__WHAT THE EXERCISE ASKS__.
Among the entries below, one stretch runs from the line that contains "[//]: # (keyword|operator_agents_overlapping)" through the line that contains "[//]: # (keyword|operator_as_distance_graph)". Repeat that stretch exactly, ends included, and only that.

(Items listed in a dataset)
━━━━━━━━━━━━━━━━━━━━━━━━━━━━━━

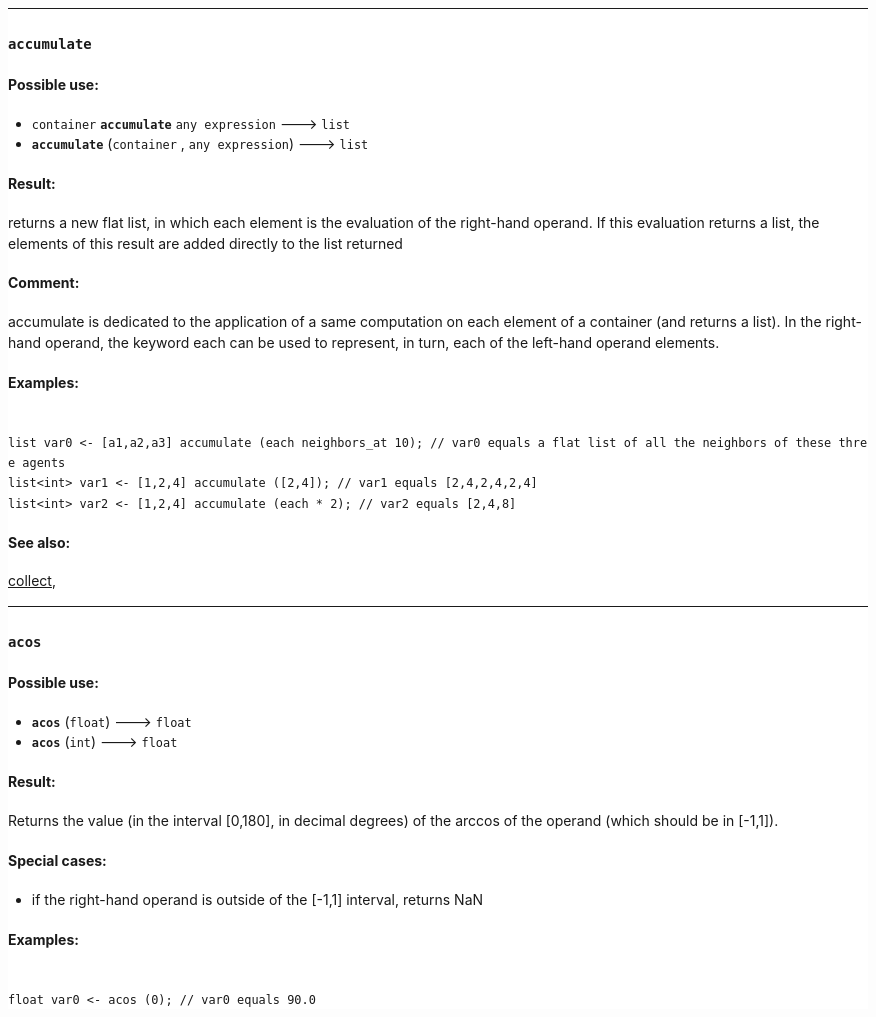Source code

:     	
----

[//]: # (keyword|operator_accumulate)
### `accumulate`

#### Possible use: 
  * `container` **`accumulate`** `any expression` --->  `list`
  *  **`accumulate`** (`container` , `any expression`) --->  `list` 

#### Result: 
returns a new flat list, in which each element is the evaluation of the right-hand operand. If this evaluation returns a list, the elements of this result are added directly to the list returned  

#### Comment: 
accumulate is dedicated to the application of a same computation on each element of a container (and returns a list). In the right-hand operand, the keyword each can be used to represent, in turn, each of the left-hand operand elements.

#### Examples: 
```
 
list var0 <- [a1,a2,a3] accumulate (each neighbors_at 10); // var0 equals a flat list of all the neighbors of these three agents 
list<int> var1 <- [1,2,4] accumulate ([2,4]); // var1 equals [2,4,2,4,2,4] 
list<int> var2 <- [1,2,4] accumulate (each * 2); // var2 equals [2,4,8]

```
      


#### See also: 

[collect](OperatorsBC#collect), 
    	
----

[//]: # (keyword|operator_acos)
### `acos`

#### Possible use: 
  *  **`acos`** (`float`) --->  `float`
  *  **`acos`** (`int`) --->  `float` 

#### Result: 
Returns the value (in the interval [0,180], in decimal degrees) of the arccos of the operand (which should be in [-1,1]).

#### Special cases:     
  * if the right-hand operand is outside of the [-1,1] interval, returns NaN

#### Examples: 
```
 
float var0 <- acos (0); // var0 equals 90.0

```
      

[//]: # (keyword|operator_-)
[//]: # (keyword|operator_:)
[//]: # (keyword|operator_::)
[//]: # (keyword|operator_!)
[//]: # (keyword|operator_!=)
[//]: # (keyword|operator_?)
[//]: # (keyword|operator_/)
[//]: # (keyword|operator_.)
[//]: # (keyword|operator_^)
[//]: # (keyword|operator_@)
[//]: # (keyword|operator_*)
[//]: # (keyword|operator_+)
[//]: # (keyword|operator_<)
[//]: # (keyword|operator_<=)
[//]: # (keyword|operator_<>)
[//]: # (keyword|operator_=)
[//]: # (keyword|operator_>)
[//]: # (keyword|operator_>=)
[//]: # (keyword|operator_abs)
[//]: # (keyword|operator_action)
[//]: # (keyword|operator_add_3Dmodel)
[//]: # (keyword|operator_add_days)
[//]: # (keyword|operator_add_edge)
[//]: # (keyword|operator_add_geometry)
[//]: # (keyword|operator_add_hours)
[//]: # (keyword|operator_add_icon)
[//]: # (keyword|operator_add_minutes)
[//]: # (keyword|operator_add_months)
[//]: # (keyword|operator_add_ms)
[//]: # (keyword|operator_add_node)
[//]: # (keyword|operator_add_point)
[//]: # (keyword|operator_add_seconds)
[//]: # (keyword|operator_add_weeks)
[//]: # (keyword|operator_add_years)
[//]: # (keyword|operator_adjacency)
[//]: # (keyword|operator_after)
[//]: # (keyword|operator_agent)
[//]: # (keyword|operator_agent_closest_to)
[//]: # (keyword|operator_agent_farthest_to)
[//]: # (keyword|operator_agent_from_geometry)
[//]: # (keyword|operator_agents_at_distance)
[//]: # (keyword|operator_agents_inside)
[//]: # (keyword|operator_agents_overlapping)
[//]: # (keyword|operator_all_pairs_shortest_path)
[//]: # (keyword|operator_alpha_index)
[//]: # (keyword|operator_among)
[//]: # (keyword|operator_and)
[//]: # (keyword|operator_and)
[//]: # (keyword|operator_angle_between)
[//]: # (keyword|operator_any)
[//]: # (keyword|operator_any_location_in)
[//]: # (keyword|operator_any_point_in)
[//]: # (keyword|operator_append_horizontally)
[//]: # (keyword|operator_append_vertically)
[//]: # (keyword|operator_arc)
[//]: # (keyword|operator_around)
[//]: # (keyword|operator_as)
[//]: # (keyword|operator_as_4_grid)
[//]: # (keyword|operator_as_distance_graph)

━━━━━━━━━━━━━━━━━━━━━━━━━━━━━━

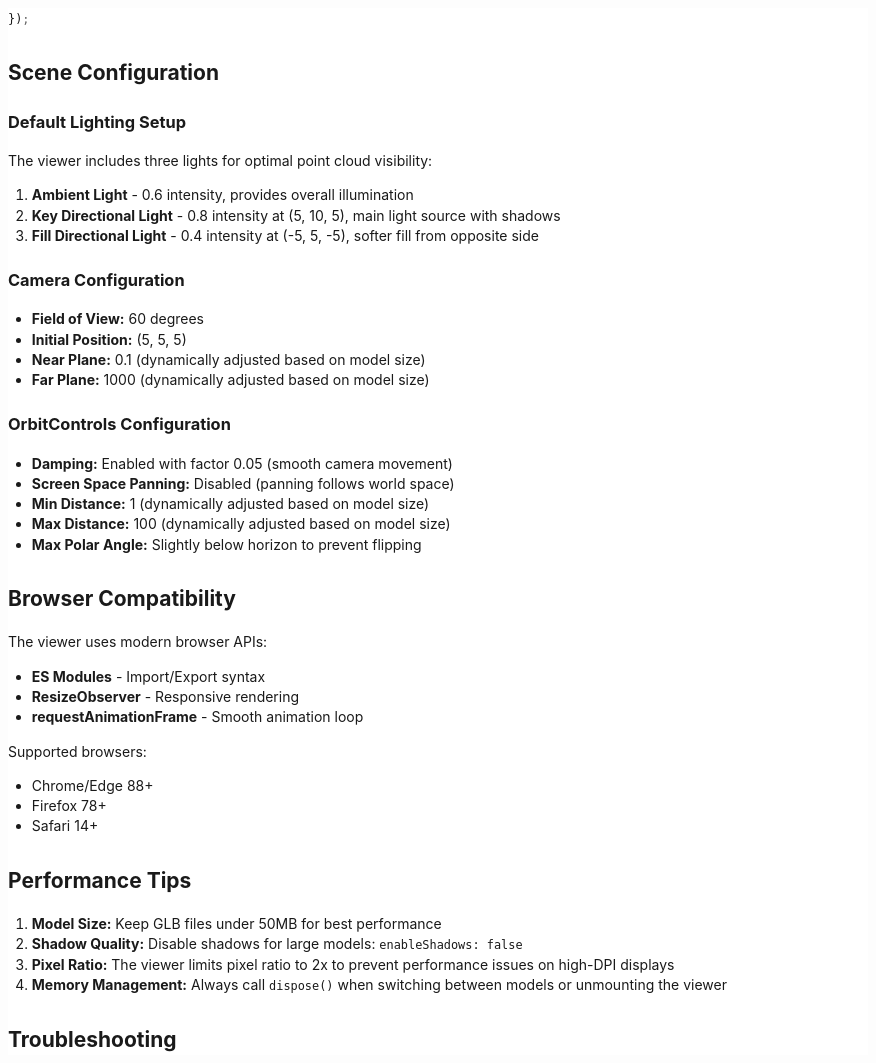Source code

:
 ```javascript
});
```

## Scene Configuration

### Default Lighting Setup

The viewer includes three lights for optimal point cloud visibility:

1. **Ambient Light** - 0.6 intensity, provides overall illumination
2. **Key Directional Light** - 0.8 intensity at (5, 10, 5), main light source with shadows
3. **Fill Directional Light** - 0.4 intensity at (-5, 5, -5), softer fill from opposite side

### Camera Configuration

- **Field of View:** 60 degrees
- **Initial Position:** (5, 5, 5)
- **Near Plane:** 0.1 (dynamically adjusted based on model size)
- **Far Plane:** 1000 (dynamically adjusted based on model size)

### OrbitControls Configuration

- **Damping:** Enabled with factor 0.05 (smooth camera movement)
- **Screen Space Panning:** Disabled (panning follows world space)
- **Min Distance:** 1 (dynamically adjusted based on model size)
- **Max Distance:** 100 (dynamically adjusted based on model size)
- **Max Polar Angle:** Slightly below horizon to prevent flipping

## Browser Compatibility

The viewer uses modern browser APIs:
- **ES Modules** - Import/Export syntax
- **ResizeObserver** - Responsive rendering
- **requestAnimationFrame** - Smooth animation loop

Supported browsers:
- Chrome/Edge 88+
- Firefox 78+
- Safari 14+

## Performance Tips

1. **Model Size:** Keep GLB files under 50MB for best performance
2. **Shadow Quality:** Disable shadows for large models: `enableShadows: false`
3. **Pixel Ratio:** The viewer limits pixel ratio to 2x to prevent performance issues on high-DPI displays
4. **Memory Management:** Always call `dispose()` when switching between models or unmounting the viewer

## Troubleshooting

━━━━━━━━━━━━━━━━━━━━━━━━━━━━━━

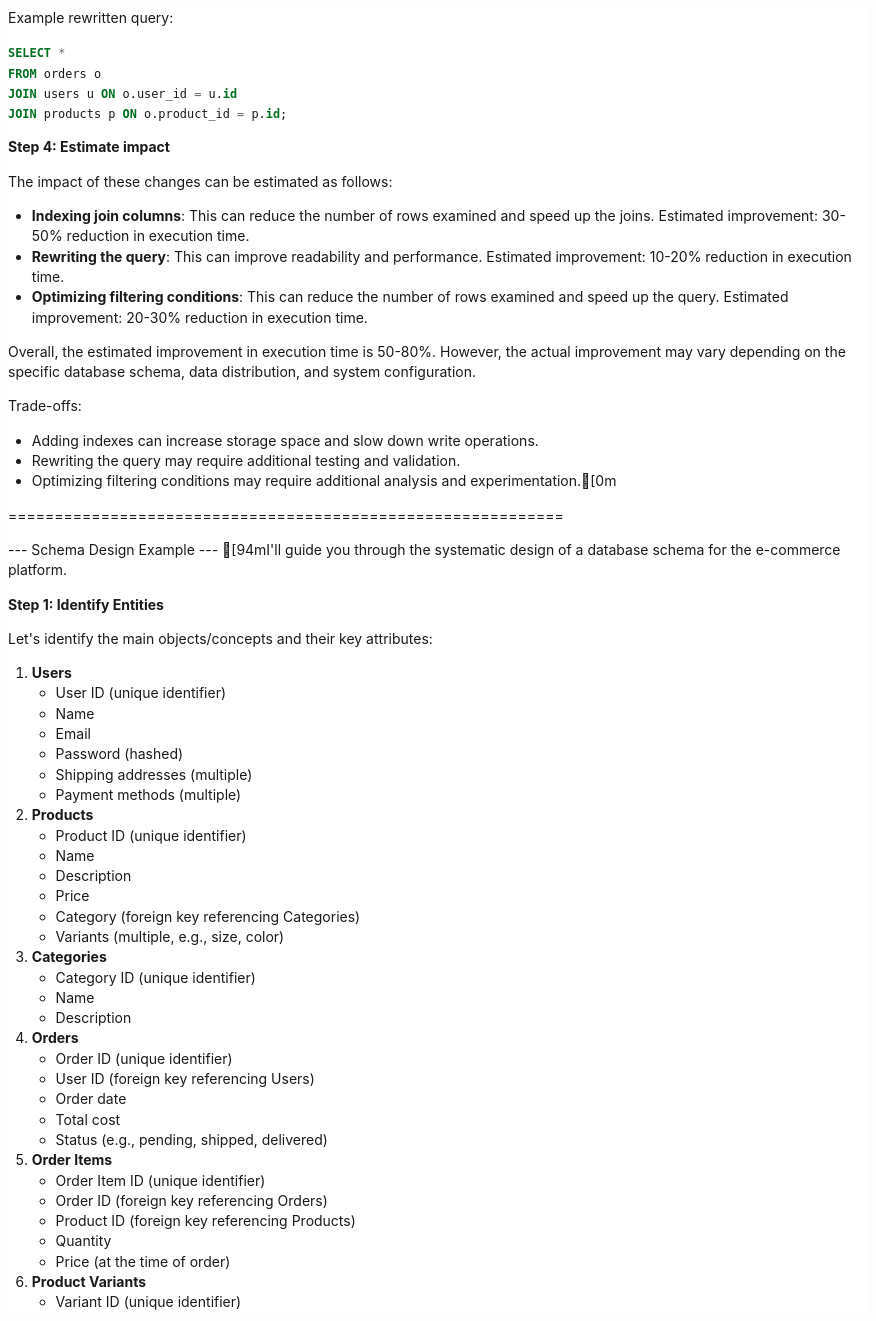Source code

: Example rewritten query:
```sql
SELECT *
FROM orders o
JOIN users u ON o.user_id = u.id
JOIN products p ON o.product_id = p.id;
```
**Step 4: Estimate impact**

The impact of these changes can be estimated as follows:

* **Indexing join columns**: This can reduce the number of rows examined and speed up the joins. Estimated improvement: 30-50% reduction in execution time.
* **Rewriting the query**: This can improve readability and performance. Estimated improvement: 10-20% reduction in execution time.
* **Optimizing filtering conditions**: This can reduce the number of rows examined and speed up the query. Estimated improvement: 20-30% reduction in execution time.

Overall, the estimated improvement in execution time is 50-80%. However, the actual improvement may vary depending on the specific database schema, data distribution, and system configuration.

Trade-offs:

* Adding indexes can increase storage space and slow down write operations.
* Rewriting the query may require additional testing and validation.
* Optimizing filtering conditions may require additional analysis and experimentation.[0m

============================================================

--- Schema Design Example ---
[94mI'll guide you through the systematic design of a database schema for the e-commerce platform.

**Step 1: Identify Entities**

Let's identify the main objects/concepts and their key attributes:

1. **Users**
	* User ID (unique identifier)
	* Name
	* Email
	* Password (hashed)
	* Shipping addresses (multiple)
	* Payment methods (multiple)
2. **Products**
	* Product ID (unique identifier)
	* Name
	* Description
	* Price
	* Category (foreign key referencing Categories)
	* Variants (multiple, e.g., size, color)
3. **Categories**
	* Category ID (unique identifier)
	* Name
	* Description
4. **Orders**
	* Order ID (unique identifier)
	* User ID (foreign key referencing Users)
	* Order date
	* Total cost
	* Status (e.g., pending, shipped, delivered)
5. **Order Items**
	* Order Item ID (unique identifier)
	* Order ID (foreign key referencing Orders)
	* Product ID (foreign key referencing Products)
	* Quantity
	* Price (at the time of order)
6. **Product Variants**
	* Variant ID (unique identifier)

━━━━━━━━━━━━━━━━━━━━━━━━━━━━━━

__ANSWER TO THIS PROBLEM__.
[//]: # (keyword|operator_agents_overlapping)
[//]: # (keyword|operator_all_pairs_shortest_path)
[//]: # (keyword|operator_alpha_index)
[//]: # (keyword|operator_among)
[//]: # (keyword|operator_and)
[//]: # (keyword|operator_and)
[//]: # (keyword|operator_angle_between)
[//]: # (keyword|operator_any)
[//]: # (keyword|operator_any_location_in)
[//]: # (keyword|operator_any_point_in)
[//]: # (keyword|operator_append_horizontally)
[//]: # (keyword|operator_append_vertically)
[//]: # (keyword|operator_arc)
[//]: # (keyword|operator_around)
[//]: # (keyword|operator_as)
[//]: # (keyword|operator_as_4_grid)
[//]: # (keyword|operator_as_distance_graph)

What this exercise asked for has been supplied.